__Work instruction__. Give the entries back exactly as they stand, but without pictures.

__Exercise material__.

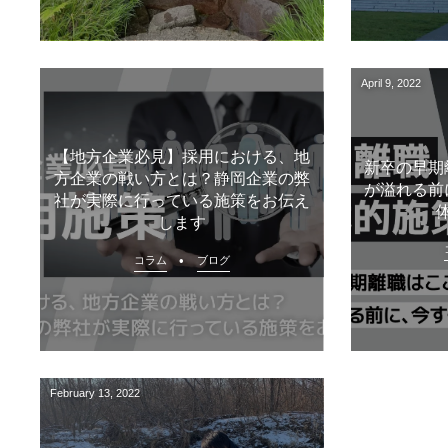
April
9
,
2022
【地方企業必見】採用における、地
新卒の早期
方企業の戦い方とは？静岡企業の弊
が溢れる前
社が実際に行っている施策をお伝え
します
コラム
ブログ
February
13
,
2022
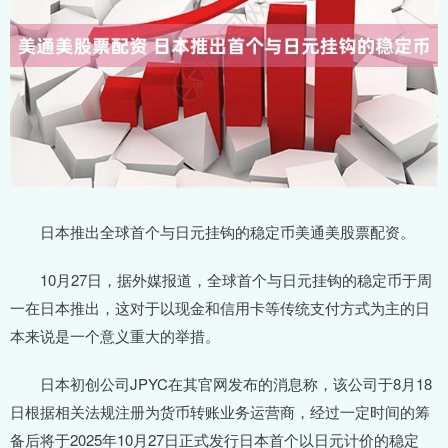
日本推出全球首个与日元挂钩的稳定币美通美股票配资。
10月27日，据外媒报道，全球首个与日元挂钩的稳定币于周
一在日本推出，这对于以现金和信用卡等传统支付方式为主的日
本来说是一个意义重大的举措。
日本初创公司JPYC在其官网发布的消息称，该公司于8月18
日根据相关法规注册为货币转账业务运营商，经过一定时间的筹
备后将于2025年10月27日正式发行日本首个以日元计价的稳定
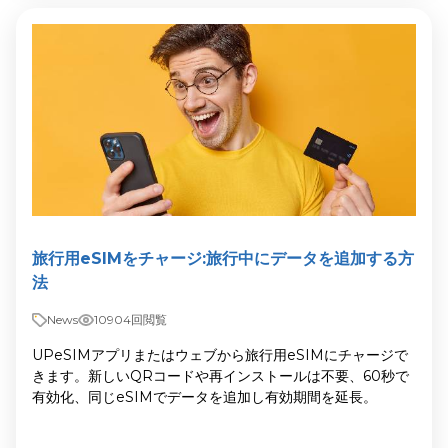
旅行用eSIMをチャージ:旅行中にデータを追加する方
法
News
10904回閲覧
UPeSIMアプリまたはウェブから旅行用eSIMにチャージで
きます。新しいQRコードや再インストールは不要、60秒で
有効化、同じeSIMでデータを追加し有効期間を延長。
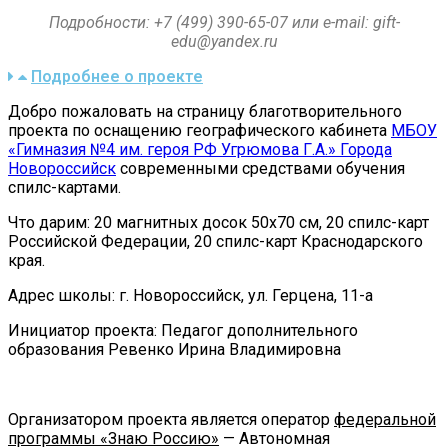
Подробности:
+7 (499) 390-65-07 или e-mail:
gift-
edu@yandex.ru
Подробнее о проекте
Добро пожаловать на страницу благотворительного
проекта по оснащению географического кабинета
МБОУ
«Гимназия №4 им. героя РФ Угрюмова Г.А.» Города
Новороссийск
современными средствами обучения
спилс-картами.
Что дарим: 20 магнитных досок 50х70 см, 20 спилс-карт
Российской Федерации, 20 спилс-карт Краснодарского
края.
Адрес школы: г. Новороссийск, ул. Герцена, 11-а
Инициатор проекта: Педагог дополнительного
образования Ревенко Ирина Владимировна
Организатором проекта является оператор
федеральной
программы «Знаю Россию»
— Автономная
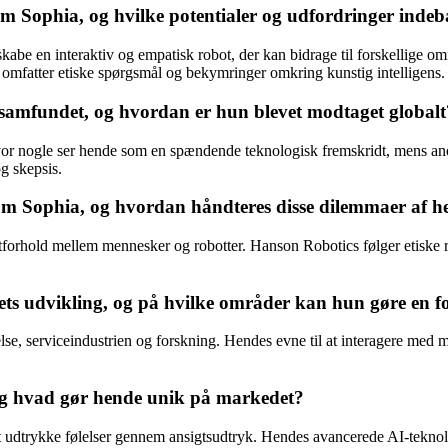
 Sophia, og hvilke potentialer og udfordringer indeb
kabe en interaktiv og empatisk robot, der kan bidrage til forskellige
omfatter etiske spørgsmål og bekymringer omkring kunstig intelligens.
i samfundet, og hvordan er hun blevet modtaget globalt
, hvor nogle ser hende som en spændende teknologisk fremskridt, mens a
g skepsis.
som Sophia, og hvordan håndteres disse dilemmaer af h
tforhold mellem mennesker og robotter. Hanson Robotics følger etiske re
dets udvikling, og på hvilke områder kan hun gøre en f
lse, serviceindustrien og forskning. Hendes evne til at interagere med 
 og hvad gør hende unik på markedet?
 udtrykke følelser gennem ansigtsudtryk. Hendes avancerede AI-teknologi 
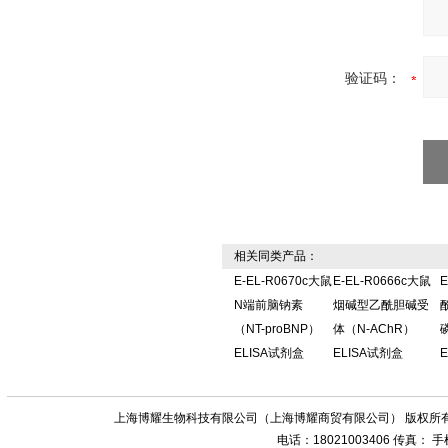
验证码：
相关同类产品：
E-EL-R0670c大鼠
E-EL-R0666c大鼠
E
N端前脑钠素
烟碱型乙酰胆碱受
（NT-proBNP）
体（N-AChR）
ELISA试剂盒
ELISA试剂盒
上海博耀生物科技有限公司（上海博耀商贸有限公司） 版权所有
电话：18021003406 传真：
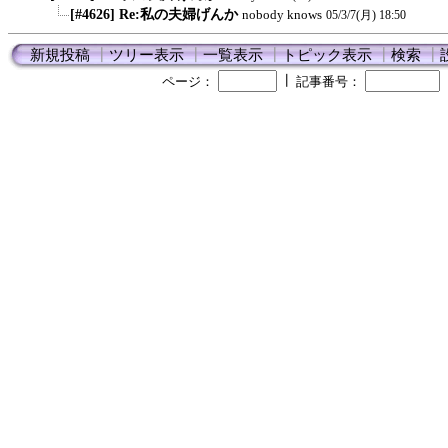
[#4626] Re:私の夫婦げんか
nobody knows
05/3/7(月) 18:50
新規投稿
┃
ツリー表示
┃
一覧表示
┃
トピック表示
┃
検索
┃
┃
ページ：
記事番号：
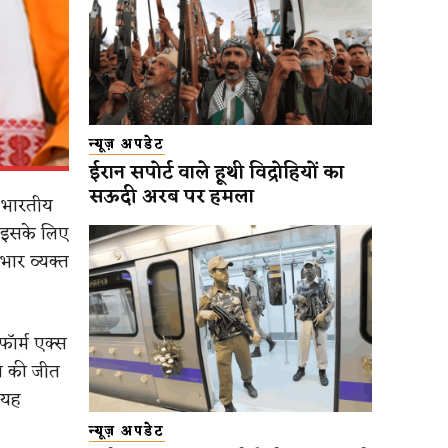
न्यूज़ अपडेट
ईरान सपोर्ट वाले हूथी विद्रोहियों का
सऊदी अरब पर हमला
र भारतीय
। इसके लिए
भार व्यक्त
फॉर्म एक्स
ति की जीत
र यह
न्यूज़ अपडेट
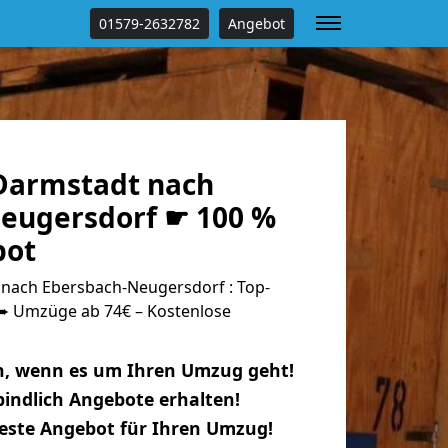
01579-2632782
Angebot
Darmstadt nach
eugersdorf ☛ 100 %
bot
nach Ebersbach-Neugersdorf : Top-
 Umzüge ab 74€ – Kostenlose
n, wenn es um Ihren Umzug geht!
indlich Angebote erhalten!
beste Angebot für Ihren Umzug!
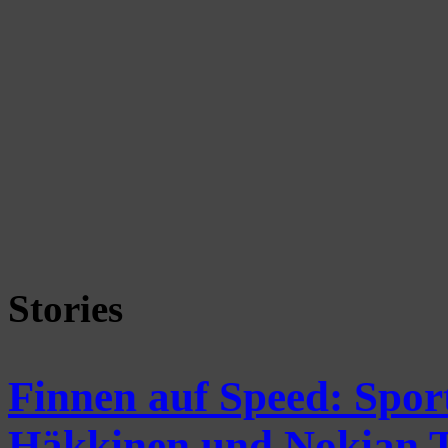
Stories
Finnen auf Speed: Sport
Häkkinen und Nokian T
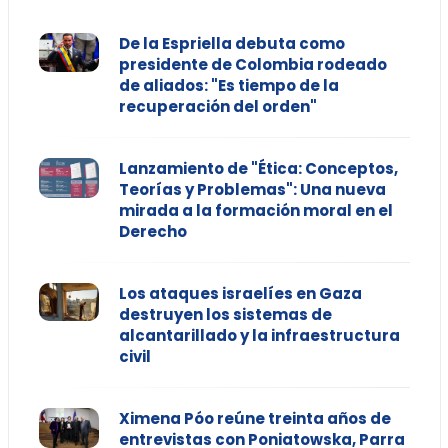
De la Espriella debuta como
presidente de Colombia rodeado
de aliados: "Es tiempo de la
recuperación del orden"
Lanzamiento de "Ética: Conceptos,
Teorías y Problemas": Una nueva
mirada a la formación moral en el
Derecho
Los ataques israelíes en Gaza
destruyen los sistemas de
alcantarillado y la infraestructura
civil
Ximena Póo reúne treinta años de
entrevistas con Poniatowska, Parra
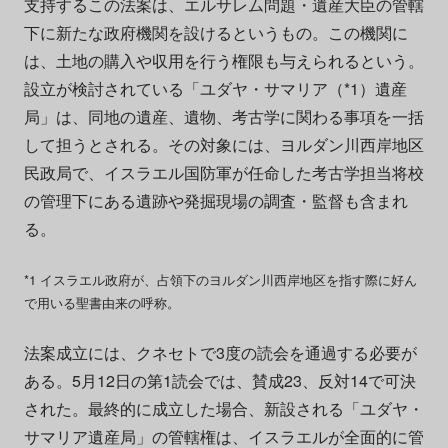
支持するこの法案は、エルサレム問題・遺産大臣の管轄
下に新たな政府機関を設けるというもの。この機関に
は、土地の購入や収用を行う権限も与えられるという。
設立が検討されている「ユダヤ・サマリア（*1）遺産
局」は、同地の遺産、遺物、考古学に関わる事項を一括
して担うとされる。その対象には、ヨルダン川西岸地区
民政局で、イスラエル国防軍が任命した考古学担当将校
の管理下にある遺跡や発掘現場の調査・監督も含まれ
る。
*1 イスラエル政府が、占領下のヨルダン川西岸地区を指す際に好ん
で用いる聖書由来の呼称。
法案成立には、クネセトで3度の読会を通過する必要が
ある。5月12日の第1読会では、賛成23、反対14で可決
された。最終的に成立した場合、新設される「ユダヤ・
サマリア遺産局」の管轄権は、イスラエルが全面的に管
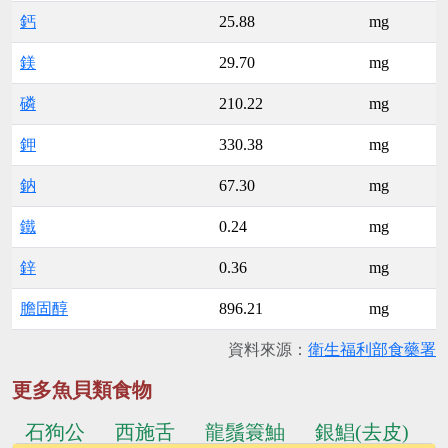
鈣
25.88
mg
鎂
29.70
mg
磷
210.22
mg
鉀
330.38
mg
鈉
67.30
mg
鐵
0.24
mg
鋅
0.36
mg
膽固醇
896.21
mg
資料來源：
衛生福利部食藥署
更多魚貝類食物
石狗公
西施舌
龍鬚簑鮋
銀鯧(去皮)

__Response box__.
April
9
,
2022
【地方企業必見】採用における、地
新卒の早期
方企業の戦い方とは？静岡企業の弊
が溢れる前
社が実際に行っている施策をお伝え
します
コラム
ブログ
February
13
,
2022
日本推出全球首个与日元挂钩的稳定币美通美股票配资。
10月27日，据外媒报道，全球首个与日元挂钩的稳定币于周
一在日本推出，这对于以现金和信用卡等传统支付方式为主的日
本来说是一个意义重大的举措。
日本初创公司JPYC在其官网发布的消息称，该公司于8月18
日根据相关法规注册为货币转账业务运营商，经过一定时间的筹
备后将于2025年10月27日正式发行日本首个以日元计价的稳定
旅行用eSIMをチャージ:旅行中にデータを追加する方
法
News
10904回閲覧
UPeSIMアプリまたはウェブから旅行用eSIMにチャージで
きます。新しいQRコードや再インストールは不要、60秒で
有効化、同じeSIMでデータを追加し有効期間を延長。
Подробности:
+7 (499) 390-65-07 или e-mail:
gift-
edu@yandex.ru
Подробнее о проекте
Добро пожаловать на страницу благотворительного
проекта по оснащению географического кабинета
МБОУ
«Гимназия №4 им. героя РФ Угрюмова Г.А.» Города
Новороссийск
современными средствами обучения
спилс-картами.
Что дарим: 20 магнитных досок 50х70 см, 20 спилс-карт
Российской Федерации, 20 спилс-карт Краснодарского
края.
Адрес школы: г. Новороссийск, ул. Герцена, 11-а
Инициатор проекта: Педагог дополнительного
образования Ревенко Ирина Владимировна
Организатором проекта является оператор
федеральной
программы «Знаю Россию»
— Автономная
 Sophia, og hvilke potentialer og udfordringer indeb
kabe en interaktiv og empatisk robot, der kan bidrage til forskellige
omfatter etiske spørgsmål og bekymringer omkring kunstig intelligens.
i samfundet, og hvordan er hun blevet modtaget globalt
, hvor nogle ser hende som en spændende teknologisk fremskridt, mens a
g skepsis.
som Sophia, og hvordan håndteres disse dilemmaer af h
tforhold mellem mennesker og robotter. Hanson Robotics følger etiske re
dets udvikling, og på hvilke områder kan hun gøre en f
lse, serviceindustrien og forskning. Hendes evne til at interagere med 
 og hvad gør hende unik på markedet?
 udtrykke følelser gennem ansigtsudtryk. Hendes avancerede AI-teknologi 
验证码：
相关同类产品：
E-EL-R0670c大鼠
E-EL-R0666c大鼠
E
N端前脑钠素
烟碱型乙酰胆碱受
（NT-proBNP）
体（N-AChR）
ELISA试剂盒
ELISA试剂盒
上海博耀生物科技有限公司（上海博耀商贸有限公司） 版权所有
电话：18021003406 传真：
[#4626] Re:私の夫婦げんか
nobody knows
05/3/7(月) 18:50
新規投稿
┃
ツリー表示
┃
一覧表示
┃
トピック表示
┃
検索
┃
┃
ページ：
記事番号：
न्यूज़ अपडेट
ईरान सपोर्ट वाले हूथी विद्रोहियों का
सऊदी अरब पर हमला
र भारतीय
। इसके लिए
भार व्यक्त
फॉर्म एक्स
ति की जीत
र यह
न्यूज़ अपडेट
01579-2632782
Angebot
Darmstadt nach
eugersdorf ☛ 100 %
bot
nach Ebersbach-Neugersdorf : Top-
 Umzüge ab 74€ – Kostenlose
n, wenn es um Ihren Umzug geht!
indlich Angebote erhalten!
beste Angebot für Ihren Umzug!
Stories
Finnen auf Speed: Sport
Häkkinen und Nokian T
De la Espriella debuta como
presidente de Colombia rodeado
de aliados: "Es tiempo de la
recuperación del orden"
Lanzamiento de "Ética: Conceptos,
Teorías y Problemas": Una nueva
mirada a la formación moral en el
Derecho
Los ataques israelíes en Gaza
destruyen los sistemas de
alcantarillado y la infraestructura
civil
Ximena Póo reúne treinta años de
entrevistas con Poniatowska, Parra
支持するこの法案は、エルサレム問題・遺産大臣の管轄
下に新たな政府機関を設けるというもの。この機関に
は、土地の購入や収用を行う権限も与えられるという。
設立が検討されている「ユダヤ・サマリア（*1）遺産
局」は、同地の遺産、遺物、考古学に関わる事項を一括
して担うとされる。その対象には、ヨルダン川西岸地区
民政局で、イスラエル国防軍が任命した考古学担当将校
の管理下にある遺跡や発掘現場の調査・監督も含まれ
る。
*1 イスラエル政府が、占領下のヨルダン川西岸地区を指す際に好ん
で用いる聖書由来の呼称。
法案成立には、クネセトで3度の読会を通過する必要が
ある。5月12日の第1読会では、賛成23、反対14で可決
された。最終的に成立した場合、新設される「ユダヤ・
サマリア遺産局」の管轄権は、イスラエルが全面的に管
鈣
25.88
mg
鎂
29.70
mg
磷
210.22
mg
鉀
330.38
mg
鈉
67.30
mg
鐵
0.24
mg
鋅
0.36
mg
膽固醇
896.21
mg
資料來源：
衛生福利部食藥署
更多魚貝類食物
石狗公
西施舌
龍鬚簑鮋
銀鯧(去皮)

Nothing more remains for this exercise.